All the functions that the agent leverages in this main script should be defined in another dedicated py script where the neural networks are configured and built to reflect the choose_action and learn statement. For the moonlander environment, we used a continuous action space, meaning that the agents actions are expressed in values between 0 and 1 instead of 0 or 1. To tackle this kind of environment, a DDPG or deep deterministic policy gradient algorithm was leveraged. 4 neural networks form the basis of DDPG: an actor, a critic, a target actor and a target critic. All networks have different roles:

  • The actor decides on the next best action
  • The critic evaluates the actions and trains the actor in taking a better decision next time
  • Both target networks are time-delayed copies of the above. They greatly improve stability in learning.

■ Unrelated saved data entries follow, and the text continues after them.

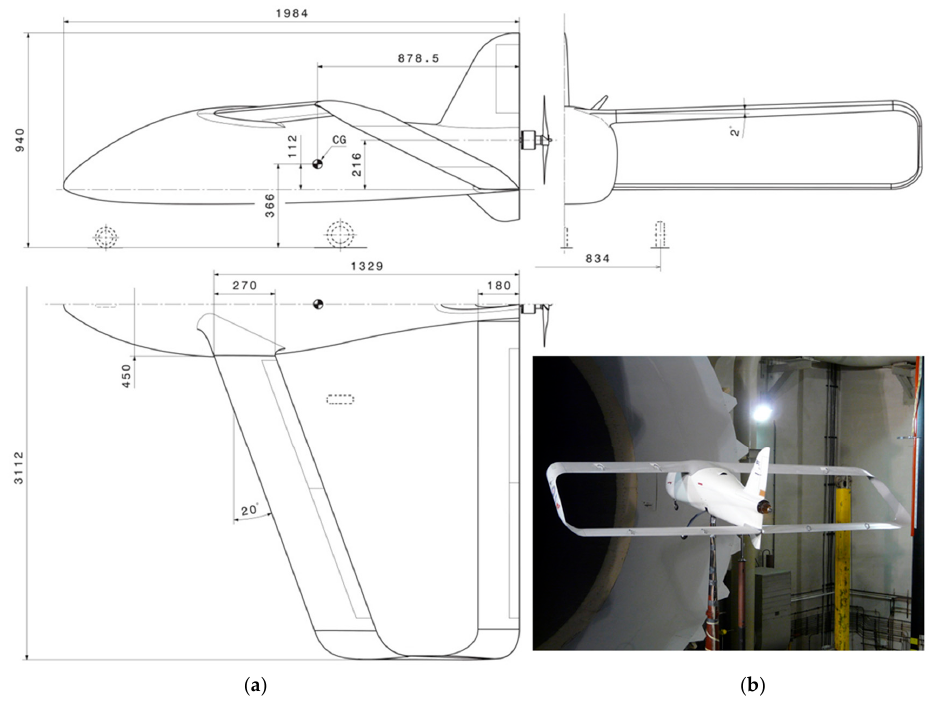
Figure 2. ( a ) Three views of the inverted joined wing demonstrator; and ( b ) demonstrator in the wind tunnel.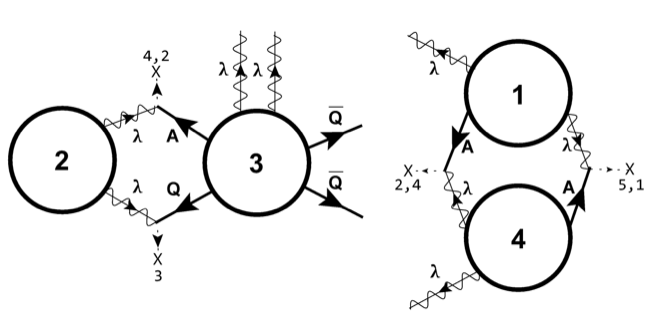
Figure 9: The multi-monopole composites for F = 1 on the baryonic branch when the gauge group breaks from SU ( 5 ) to Sp ( 4 ) . The antisymmetric and squark VEVs, (61) and (81), are represented as a cross with their color indices.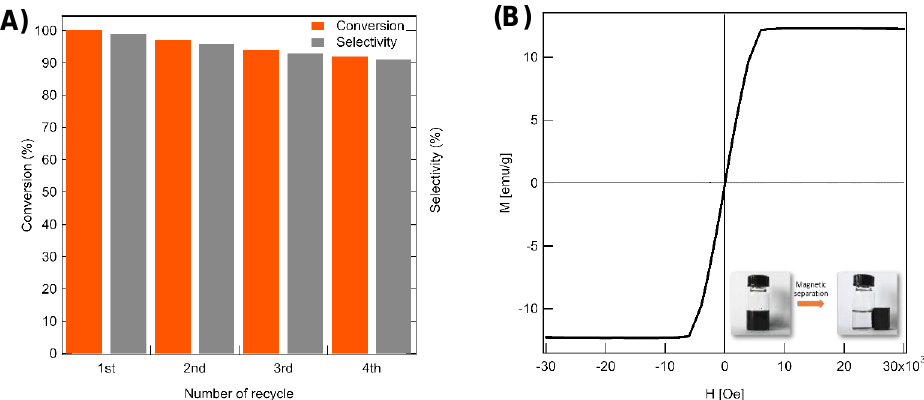
Figure 1. ( A ) The recycling performance of the reductive coupling of nitrobenzene with benzyl alcohol under standard reaction conditions and ( B ) magnetic hysteresis loop (300 K) of the catalyst CoO x @NC-800; inset is the illustration of separation by external magnet.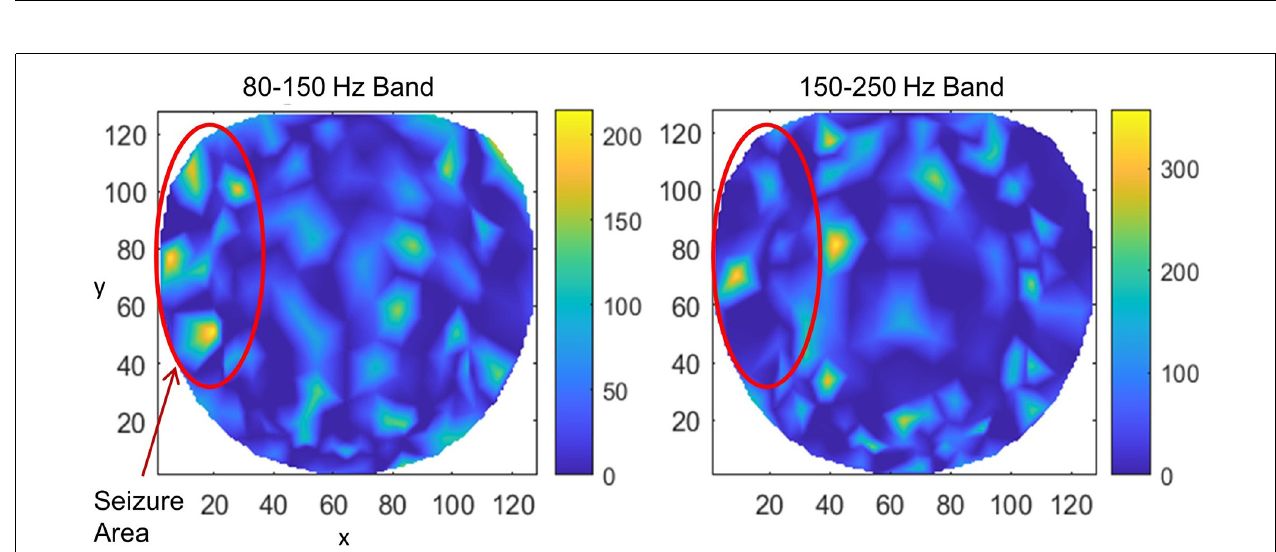
FIGURE 6 | The rate of formation (counts/s) of stable phase cone clusters averaged over a 240-s interictal period for subject #4 in the 80–150 and 150–250 Hz bands are given in the left and right plots, respectively. The color bar indicates the rate in counts/s. The epileptic spikes and seizure activity area is marked with a red ellipse. The left plot shows several hot spots in the left temporal frontal, central and parietal areas. The activity in the 150–250 Hz band, the right plot, has one hot spot in the left temporal central area and another hot spot at the right side of the red circle which could also be related to the silent interictal epileptic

We won't go further in the specific agent code but with above instructions (feel free to contact us if you would want the code), you have all basics to get started.

 

At element61 we developed a small demo applying reinforcement learning with OpenAI Gym on the Lunar Lander environment. Take a look at our demo:

Click to go to our reinforcement demo

 

Key requirements to get started

  • Do your research on the gym environments. First, fully understand how the environment works, how the actions are scored and what the dimensions are of your in- and output variables, before thinking about algorithms.
  • Understand the principles. Understand how Reinforcement Learning algorithms are structured and how that structure should reflect in code
  • Start with the basics. First try to solve an easy environment with few dimensions and a discrete action space before diving into a complex continuous action space
  • Internet is your best friend. OpenAI Gym is a well-known toolkit, therefore a lot of code is available to get you going in any given environment.

Now the only thing left to do is write your algorithm and train your agent! Good luck and have fun!